Spearman’s rank-order correlation coefficient (ρ) can be used to test the degree to which a monotonic relationship exists between two variables (Sheskin 2011, at p. 1366). Since the time-series increases monotonically in terms of sequential years, this measure allows us also to test for increasing or decreasing trends (Bornmann and Leydesdorff 2013).

Table 2 shows the Spearman correlation coefficients for the years since 1975 and the Gini–Simpson coefficients for the nine PV technologies. A number of these technologies (e.g., Y02E 10/541 and Y02E 10/548) show significantly (p < 0.01) increasing diversity over time. Y02E 10/544 and Y02E 10/546), however, are negatively correlated among them.

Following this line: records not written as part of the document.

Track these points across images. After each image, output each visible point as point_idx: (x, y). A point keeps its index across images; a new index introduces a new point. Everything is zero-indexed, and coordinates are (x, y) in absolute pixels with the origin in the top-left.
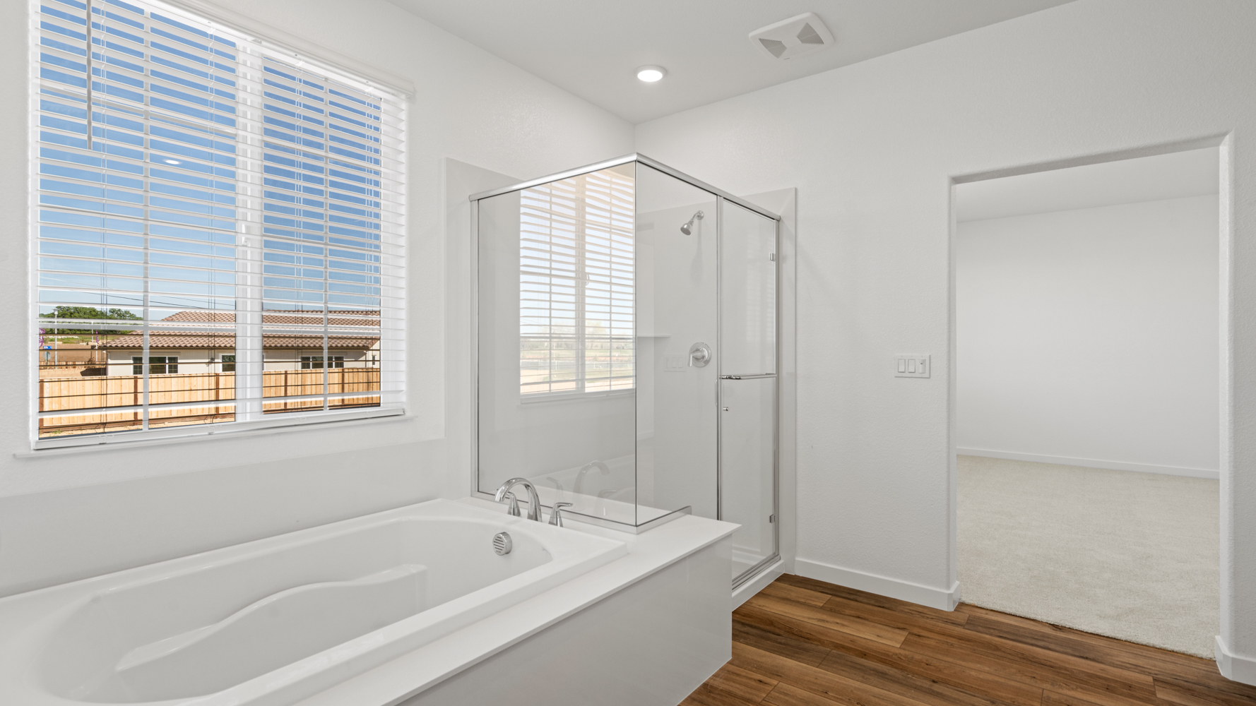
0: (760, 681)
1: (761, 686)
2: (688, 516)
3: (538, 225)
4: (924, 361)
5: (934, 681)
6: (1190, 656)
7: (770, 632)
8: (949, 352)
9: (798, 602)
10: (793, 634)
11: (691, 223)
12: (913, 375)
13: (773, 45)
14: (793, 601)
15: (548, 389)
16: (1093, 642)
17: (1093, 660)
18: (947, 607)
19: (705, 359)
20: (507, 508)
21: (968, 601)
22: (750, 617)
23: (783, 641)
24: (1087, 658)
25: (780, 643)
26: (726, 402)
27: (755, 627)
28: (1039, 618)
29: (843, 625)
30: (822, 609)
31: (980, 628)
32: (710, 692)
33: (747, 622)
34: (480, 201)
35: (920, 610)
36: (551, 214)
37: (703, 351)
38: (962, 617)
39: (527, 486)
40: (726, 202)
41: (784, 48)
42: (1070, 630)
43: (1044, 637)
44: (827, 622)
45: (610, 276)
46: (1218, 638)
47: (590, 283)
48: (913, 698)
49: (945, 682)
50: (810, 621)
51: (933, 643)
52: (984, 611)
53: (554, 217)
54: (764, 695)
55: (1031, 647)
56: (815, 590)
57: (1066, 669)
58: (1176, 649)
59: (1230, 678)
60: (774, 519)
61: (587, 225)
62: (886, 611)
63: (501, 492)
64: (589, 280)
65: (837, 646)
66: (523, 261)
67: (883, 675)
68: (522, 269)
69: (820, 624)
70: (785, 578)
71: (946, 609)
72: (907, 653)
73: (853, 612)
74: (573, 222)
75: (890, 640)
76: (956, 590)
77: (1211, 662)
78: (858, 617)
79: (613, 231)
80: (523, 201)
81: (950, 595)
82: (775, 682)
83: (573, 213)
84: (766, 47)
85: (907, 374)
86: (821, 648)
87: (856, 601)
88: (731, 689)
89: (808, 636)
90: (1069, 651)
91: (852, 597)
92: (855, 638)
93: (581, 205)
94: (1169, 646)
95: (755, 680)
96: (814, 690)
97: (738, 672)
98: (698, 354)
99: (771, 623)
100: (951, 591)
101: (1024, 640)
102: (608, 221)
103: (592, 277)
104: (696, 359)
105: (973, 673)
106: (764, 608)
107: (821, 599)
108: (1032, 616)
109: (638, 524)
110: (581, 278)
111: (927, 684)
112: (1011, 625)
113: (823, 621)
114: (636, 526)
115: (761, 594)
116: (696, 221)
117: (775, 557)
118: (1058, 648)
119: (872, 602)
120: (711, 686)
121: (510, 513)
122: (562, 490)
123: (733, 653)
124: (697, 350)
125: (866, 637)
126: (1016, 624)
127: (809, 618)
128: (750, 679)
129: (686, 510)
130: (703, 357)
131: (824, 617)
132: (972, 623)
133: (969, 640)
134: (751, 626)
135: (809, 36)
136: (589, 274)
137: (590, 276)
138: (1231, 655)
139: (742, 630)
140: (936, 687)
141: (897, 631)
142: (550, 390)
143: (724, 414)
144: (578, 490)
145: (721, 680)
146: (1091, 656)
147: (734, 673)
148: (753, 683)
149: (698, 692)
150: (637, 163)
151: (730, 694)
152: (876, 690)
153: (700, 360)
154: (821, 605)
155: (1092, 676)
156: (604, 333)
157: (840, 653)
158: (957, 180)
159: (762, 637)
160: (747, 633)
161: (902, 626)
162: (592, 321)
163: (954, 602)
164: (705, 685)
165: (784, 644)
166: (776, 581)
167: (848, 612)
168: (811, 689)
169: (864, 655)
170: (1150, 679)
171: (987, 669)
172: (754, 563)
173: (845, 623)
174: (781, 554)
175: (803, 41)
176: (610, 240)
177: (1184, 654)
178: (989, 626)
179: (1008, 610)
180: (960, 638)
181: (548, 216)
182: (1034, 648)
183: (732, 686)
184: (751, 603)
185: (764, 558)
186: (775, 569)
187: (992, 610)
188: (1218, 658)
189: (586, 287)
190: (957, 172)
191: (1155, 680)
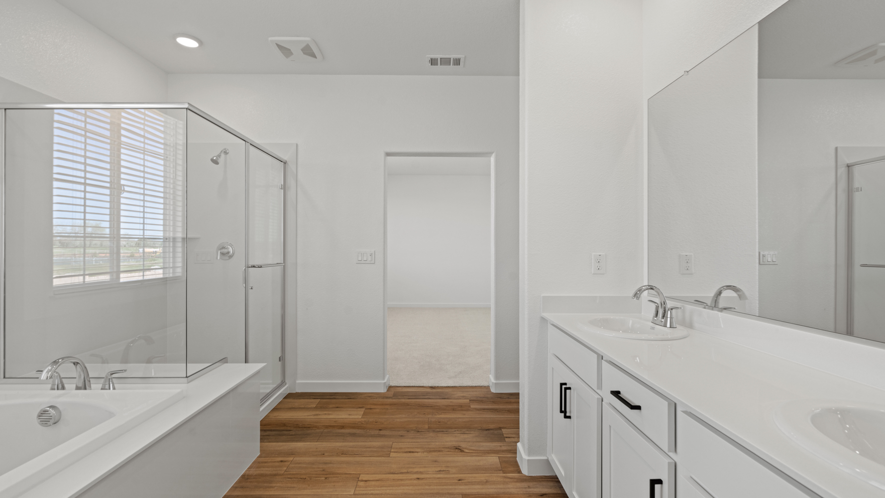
0: (282, 461)
1: (282, 464)
2: (226, 364)
3: (73, 140)
4: (372, 254)
5: (380, 430)
6: (482, 387)
7: (284, 430)
8: (384, 249)
9: (300, 408)
10: (299, 427)
11: (219, 156)
12: (366, 262)
13: (285, 51)
14: (297, 408)
15: (82, 281)
16: (447, 390)
17: (448, 399)
18: (383, 390)
19: (229, 255)
20: (50, 386)
21: (392, 384)
22: (269, 425)
23: (293, 433)
24: (445, 399)
25: (292, 435)
26: (251, 283)
27: (274, 430)
28: (425, 385)
29: (329, 414)
30: (316, 408)
31: (399, 397)
32: (247, 479)
33: (268, 429)
34: (7, 110)
35: (370, 395)
36: (86, 132)
37: (227, 248)
38: (391, 394)
39: (75, 364)
40: (251, 147)
41: (292, 54)
42: (438, 387)
43: (427, 393)
44: (319, 415)
45: (144, 189)
46: (490, 376)
47: (125, 193)
48: (371, 442)
49: (385, 429)
50: (309, 417)
51: (378, 410)
52: (401, 388)
53: (88, 134)
54: (285, 469)
55: (422, 400)
56: (310, 399)
57: (437, 406)
58: (477, 385)
59: (494, 392)
60: (282, 359)
61: (122, 146)
62: (352, 400)
63: (48, 372)
64: (124, 190)
65: (327, 427)
66: (56, 170)
67: (353, 435)
68: (55, 176)
69: (315, 417)
70: (290, 396)
71: (382, 391)
72: (365, 419)
73: (334, 406)
74: (109, 141)
75: (355, 415)
76: (387, 380)
77: (488, 387)
78: (337, 407)
79: (146, 153)
80: (56, 117)
81: (385, 383)
82: (291, 459)
83: (108, 133)
84: (280, 50)
85: (363, 262)
86: (318, 431)
87: (335, 399)
88: (262, 472)
89: (309, 426)
90: (438, 397)
91: (332, 397)
92: (337, 419)
93: (116, 129)
94: (474, 385)
95: (278, 462)
96: (316, 455)
97: (266, 461)
98: (225, 251)
99: (284, 425)
100: (385, 381)
101: (419, 397)
102: (142, 145)
103: (127, 189)
104: (222, 254)
105: (398, 420)
106: (278, 417)
107: (314, 403)
108: (422, 385)
109: (188, 375)
110: (116, 189)
111: (377, 432)
112: (413, 392)
113: (317, 415)
114: (187, 377)
115: (275, 409)
116: (223, 155)
117: (283, 383)
118: (433, 397)
119: (344, 397)
120: (248, 475)
121: (53, 389)
122: (108, 363)
123: (261, 451)
124: (223, 248)
125: (343, 417)
126: (415, 390)
127: (308, 416)
128: (275, 462)
129: (224, 360)
130: (228, 253)
131: (317, 412)
132: (396, 395)
133: (395, 404)
134: (271, 430)
135: (308, 51)
136: (124, 185)
137: (125, 187)
138: (494, 382)
139: (265, 434)
140: (382, 433)
141: (359, 409)
142: (84, 282)
143: (250, 291)
144: (125, 361)
145: (254, 469)
146: (446, 397)
147: (262, 462)
148: (277, 464)
149: (239, 481)
150: (188, 110)
151: (262, 475)
152: (351, 444)
153: (226, 255)
154: (315, 406)
155: (447, 406)
156: (104, 233)
157: (329, 430)
158: (388, 154)
159: (280, 435)
160: (269, 435)
161: (361, 406)
162: (91, 221)
163: (387, 387)
164: (243, 476)
165: (294, 435)
166: (283, 399)
167: (331, 406)
168: (314, 455)
169: (343, 427)
170: (468, 400)
171: (404, 416)
172: (268, 391)
173: (330, 413)
174: (287, 381)
175: (304, 53)
176: (144, 159)
177: (479, 386)
178: (404, 395)
179: (411, 385)
180: (391, 405)
181: (83, 133)
182: (424, 400)
183: (262, 470)
184: (269, 416)
185: (275, 386)
186: (283, 391)
187: (404, 387)
188: (491, 385)
189: (122, 196)
190: (389, 150)
191: (470, 400)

Whereas the general pattern is one of increase, the indicator also shows differences among these technologies in terms of the Gini–Simpson index.

Table 2 Spearman rank-order correlations of time-series for Gini–Simpson coefficients, 1975–2012

Conclusion

The cyclical patterns in the Rao–Stirling diversity of nine technologically specific sets of patents were exclusively due to increases and decreases in the variety, and not in the disparity. The variety can, for example, be measured using the Simpson or Herfindahl index. The number of inventors is related to the development of the variety, but possibly with a temporal lag. In early phases of the technology, the development of the variety can be expected to lag, but in later stages the numbers of inventors tend to follow the development of variety in the patent classifications. The nine technologies under study, however, exhibit different patterns: when the technology is under construction the inventors tend to generate the variety, whereas in later stages the number of inventors tends to follow the development of the variety. Accordingly, the curve for the (moving average of the) number of inventors show three times as many cycles (in the periodogram) as the technologies (operationalized as patents). In other words, the technology cycles are relatively long (e.g., 10 years).

Whereas inventors follow or participate in constructing a research front, assignees can be considered primarily as economic agents who follow another (economic) logic than the technology cycles. Note that these conclusions are based on a specific set of technologies. Further research should show if variety can be used as a measure of technological development more generally. Our results suggest that the invention process has a dynamic of itself that is longer-termed than the cycling in the average number of inventors (Ivanova and Leydesdorff 2015). The inventors can then be considered as reflexively participating in retaining wealth from technological developments.